**** SUPPLIED ENTRIES

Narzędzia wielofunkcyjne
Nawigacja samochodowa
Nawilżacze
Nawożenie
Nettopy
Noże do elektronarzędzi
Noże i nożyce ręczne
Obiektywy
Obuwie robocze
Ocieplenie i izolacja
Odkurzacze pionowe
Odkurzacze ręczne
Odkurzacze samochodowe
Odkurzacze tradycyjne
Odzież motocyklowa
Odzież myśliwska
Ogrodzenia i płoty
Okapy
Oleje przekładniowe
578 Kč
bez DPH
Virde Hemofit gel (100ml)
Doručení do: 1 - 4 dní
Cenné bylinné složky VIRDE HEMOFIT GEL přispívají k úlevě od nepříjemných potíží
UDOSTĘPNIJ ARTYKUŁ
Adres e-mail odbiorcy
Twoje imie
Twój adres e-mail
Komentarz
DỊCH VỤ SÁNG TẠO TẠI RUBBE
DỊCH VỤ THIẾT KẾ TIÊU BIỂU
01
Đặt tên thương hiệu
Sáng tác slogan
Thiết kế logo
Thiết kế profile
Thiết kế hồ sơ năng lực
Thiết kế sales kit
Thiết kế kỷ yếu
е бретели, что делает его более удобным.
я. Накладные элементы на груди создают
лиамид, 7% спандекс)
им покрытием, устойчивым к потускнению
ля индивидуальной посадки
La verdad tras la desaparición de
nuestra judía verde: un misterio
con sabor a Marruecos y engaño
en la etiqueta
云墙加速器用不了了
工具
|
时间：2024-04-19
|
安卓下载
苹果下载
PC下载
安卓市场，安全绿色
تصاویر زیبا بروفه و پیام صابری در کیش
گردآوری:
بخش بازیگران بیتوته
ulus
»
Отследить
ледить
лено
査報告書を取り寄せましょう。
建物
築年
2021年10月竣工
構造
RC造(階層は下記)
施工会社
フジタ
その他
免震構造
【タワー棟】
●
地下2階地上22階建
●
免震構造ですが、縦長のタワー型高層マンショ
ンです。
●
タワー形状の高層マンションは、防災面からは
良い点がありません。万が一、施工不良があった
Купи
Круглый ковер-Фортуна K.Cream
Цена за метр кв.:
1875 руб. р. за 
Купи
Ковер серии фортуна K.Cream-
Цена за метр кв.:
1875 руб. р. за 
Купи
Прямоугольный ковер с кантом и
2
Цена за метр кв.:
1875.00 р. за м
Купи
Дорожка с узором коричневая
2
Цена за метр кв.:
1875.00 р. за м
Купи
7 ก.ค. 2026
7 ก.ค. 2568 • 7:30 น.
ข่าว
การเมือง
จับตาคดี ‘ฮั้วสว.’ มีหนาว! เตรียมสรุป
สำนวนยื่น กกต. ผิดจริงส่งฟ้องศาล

********

In full and word for word, restate the data.

■ **EXERCISE RESPONSE**:
Narzędzia wielofunkcyjne
Nawigacja samochodowa
Nawilżacze
Nawożenie
Nettopy
Noże do elektronarzędzi
Noże i nożyce ręczne
Obiektywy
Obuwie robocze
Ocieplenie i izolacja
Odkurzacze pionowe
Odkurzacze ręczne
Odkurzacze samochodowe
Odkurzacze tradycyjne
Odzież motocyklowa
Odzież myśliwska
Ogrodzenia i płoty
Okapy
Oleje przekładniowe
578 Kč
bez DPH
Virde Hemofit gel (100ml)
Doručení do: 1 - 4 dní
Cenné bylinné složky VIRDE HEMOFIT GEL přispívají k úlevě od nepříjemných potíží
UDOSTĘPNIJ ARTYKUŁ
Adres e-mail odbiorcy
Twoje imie
Twój adres e-mail
Komentarz
DỊCH VỤ SÁNG TẠO TẠI RUBBE
DỊCH VỤ THIẾT KẾ TIÊU BIỂU
01
Đặt tên thương hiệu
Sáng tác slogan
Thiết kế logo
Thiết kế profile
Thiết kế hồ sơ năng lực
Thiết kế sales kit
Thiết kế kỷ yếu
е бретели, что делает его более удобным.
я. Накладные элементы на груди создают
лиамид, 7% спандекс)
им покрытием, устойчивым к потускнению
ля индивидуальной посадки
La verdad tras la desaparición de
nuestra judía verde: un misterio
con sabor a Marruecos y engaño
en la etiqueta
云墙加速器用不了了
工具
|
时间：2024-04-19
|
安卓下载
苹果下载
PC下载
安卓市场，安全绿色
تصاویر زیبا بروفه و پیام صابری در کیش
گردآوری:
بخش بازیگران بیتوته
ulus
»
Отследить
ледить
лено
査報告書を取り寄せましょう。
建物
築年
2021年10月竣工
構造
RC造(階層は下記)
施工会社
フジタ
その他
免震構造
【タワー棟】
●
地下2階地上22階建
●
免震構造ですが、縦長のタワー型高層マンショ
ンです。
●
タワー形状の高層マンションは、防災面からは
良い点がありません。万が一、施工不良があった
Купи
Круглый ковер-Фортуна K.Cream
Цена за метр кв.:
1875 руб. р. за 
Купи
Ковер серии фортуна K.Cream-
Цена за метр кв.:
1875 руб. р. за 
Купи
Прямоугольный ковер с кантом и
2
Цена за метр кв.:
1875.00 р. за м
Купи
Дорожка с узором коричневая
2
Цена за метр кв.:
1875.00 р. за м
Купи
7 ก.ค. 2026
7 ก.ค. 2568 • 7:30 น.
ข่าว
การเมือง
จับตาคดี ‘ฮั้วสว.’ มีหนาว! เตรียมสรุป
สำนวนยื่น กกต. ผิดจริงส่งฟ้องศาล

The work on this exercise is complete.